Caetano Veloso está com fome após atravessar a rua. Ele precisa encontrar um restaurante que sacie a sua fome.
-- Você está com fome, Caetano Veloso?
-- Sim.
-- Quanta fome?
-- Muita.
Caetano Veloso, usando sua memória, pensa em todos os lugares em que já esteve no Leblon. Após meditar, ele toma a decisão: vai a um restaurante próximo à rua em que ele está.
-- Por que você vai a esse restaurante, Caetano Veloso?
-- Porque ele é muito bom.
Caetano Veloso adentra o restaurante. Ele olha o cardápio e escolhe a comida.

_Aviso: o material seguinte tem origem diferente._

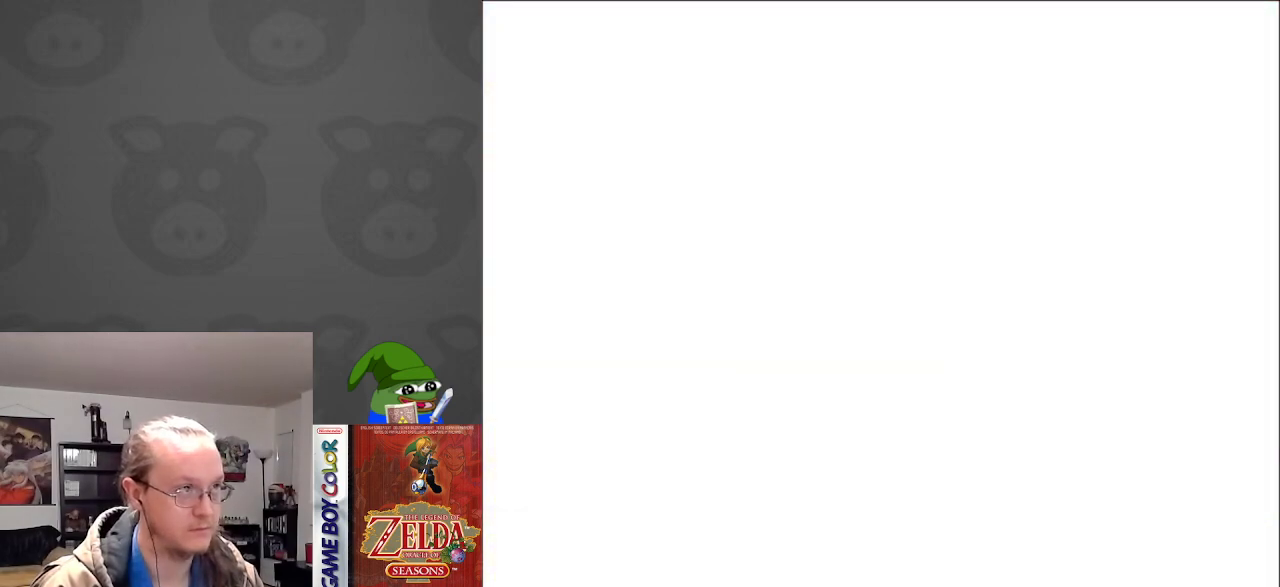
{"buttons": ["DPAD_UP", "DPAD_LEFT"], "events": [[67, "DPAD_LEFT", "down"], [283, "DPAD_UP", "down"]]}
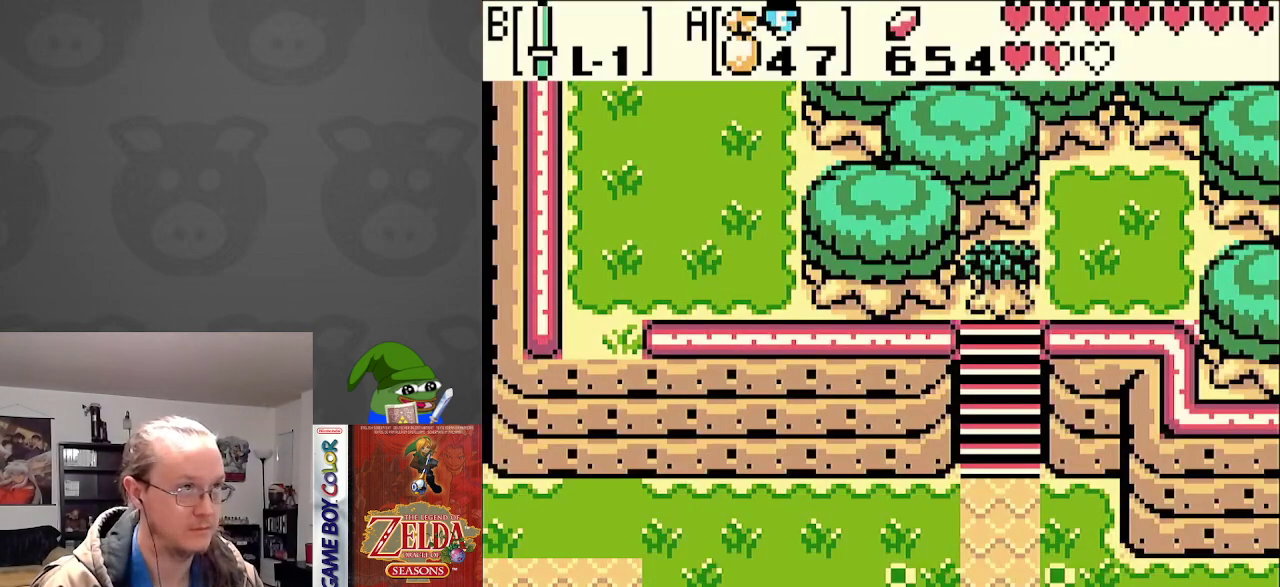
{"buttons": ["DPAD_UP", "DPAD_LEFT"], "events": [[83, "DPAD_UP", "up"], [300, "DPAD_UP", "down"]]}
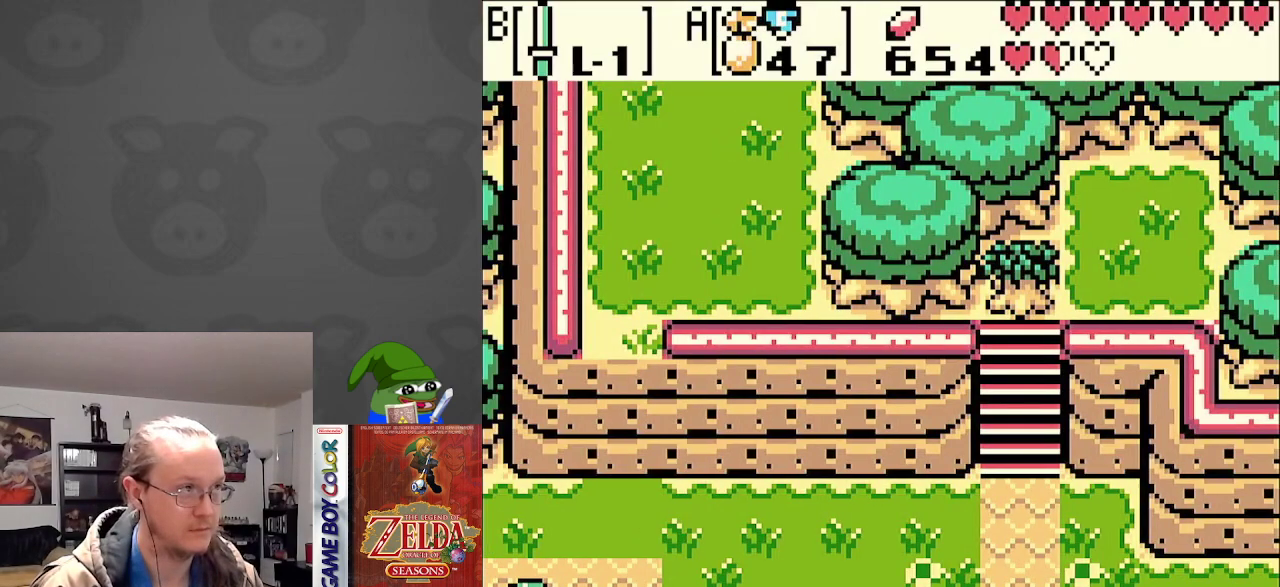
{"buttons": ["DPAD_UP", "DPAD_LEFT"], "events": []}
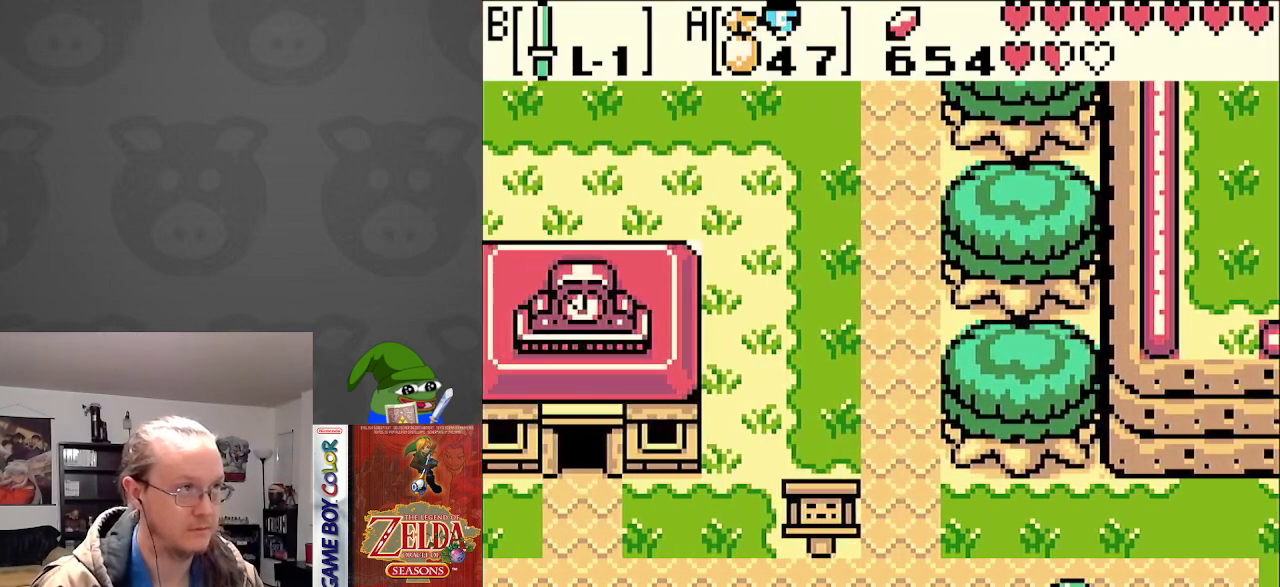
{"buttons": ["DPAD_UP", "DPAD_LEFT"], "events": []}
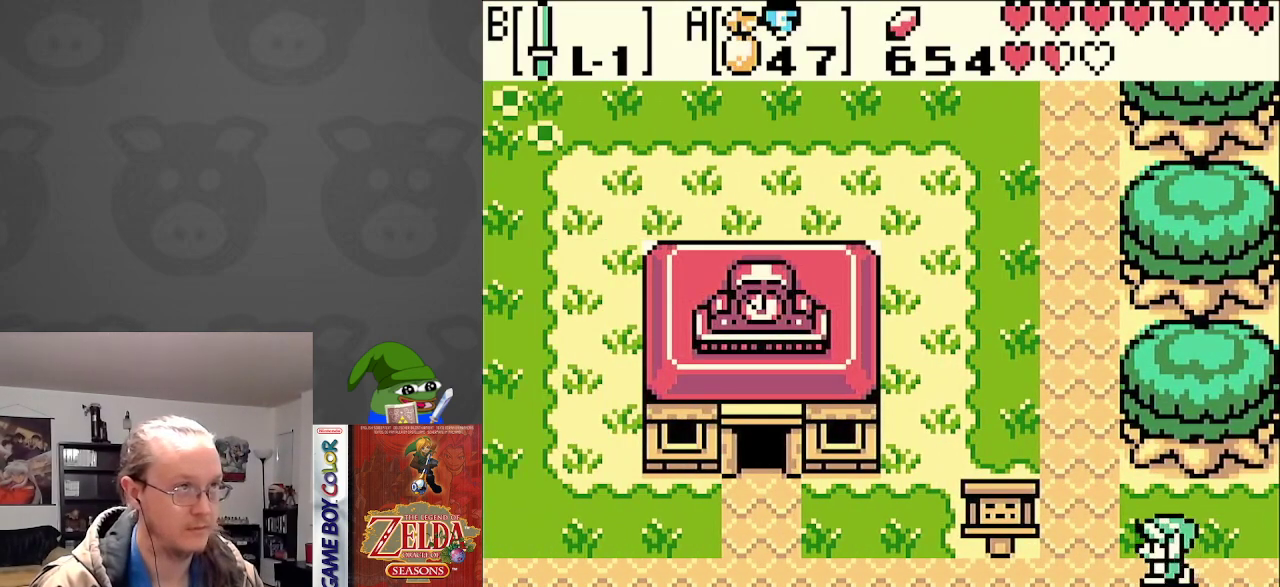
{"buttons": ["DPAD_UP", "DPAD_LEFT"], "events": []}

Caetano Veloso faz o pedido.
-- Você gosta dessa comida que você pediu, Caetano Veloso?
-- Gosto muito.
Caetano Veloso come a comida. Ele come com gosto e degusta seu sabor agradável.
-- Está gostando da comida, Caetano Veloso?
-- Sim.
Caetano Veloso chama o garçom e pede a conta. Quando o garçom chega, Caetano Veloso sente vontade de ir ao banheiro.
-- O que você vai fazer no banheiro, Caetano Veloso?
-- Vou fazer cocô.
Caetano Veloso adentra o banheiro. O banheiro é limpo e cheiroso.
-- Você gostou do banheiro, Caetano Veloso?
-- Sim.
Caetano Veloso estuda o banheiro por alguns instantes. Em sua mente, tenta decidir qual cabine irá utilizar. Ele toma uma decisão: a cabine do meio. Caetano Veloso arria as calças e senta na privada. Ele acha a privada confortável para sua bunda.
-- Você está confortável, Caetano Veloso?
-- Muito.
Caetano Veloso pensa em coisas boas enquanto defeca. Após defecar, limpa a sua bunda. Ele olha para as suas fezes.
-- Como estão as suas fezes, Caetano Veloso?
-- Estão ótimas.
Caetano Veloso dá descarga e sai do banheiro. Ele paga a conta e sai do restaurante. Caetano Veloso decide pegar o seu carro.
-- Por que você quer pegar o seu carro, Caetano Veloso?
-- Porque quero voltar para casa.
Caetano Veloso precisa atravessar a rua novamente para pegar seu carro. Ele se prepara para, novamente, atravessar uma rua do Leblon. Caetano Veloso pensa na última vez em que atravessou uma rua no Leblon: a preparação, a concentração, a travessia, a chegada, o sucesso. Após alguns segundos de preparação, ele inicia a travessia de volta. Caetano Veloso chega ao outro lado com sucesso.
-- Como você se sente após ter atravessado novamente a rua, Caetano Veloso?
-- Eu estou novamente muito feliz.
Caetano Veloso caminha alguns metros e adentra o estacionamento em que deixou seu carro. Após entrar, fala com um atendente e pede seu carro.
-- Você quer realmente pegar o seu carro, Caetano Veloso?
-- Sim.
O atendente trata Caetano Veloso com muita polidez e educação. Caetano Veloso pensa que o funcionário é muito bem preparado para atendê-lo.
-- Você está feliz com o atendimento, Caetano Veloso?
-- Muito.
Após ser deixado sozinho pelo atendente, Caetano Veloso decide sentar-se e esperar. Ele olha para o banco de espera e avista três lugares vazios. Após meditar por alguns instantes, toma uma decisão: irá sentar-se no do meio. Caetano Veloso caminha dois passos e senta-se. Ele acha o banco muito confortável.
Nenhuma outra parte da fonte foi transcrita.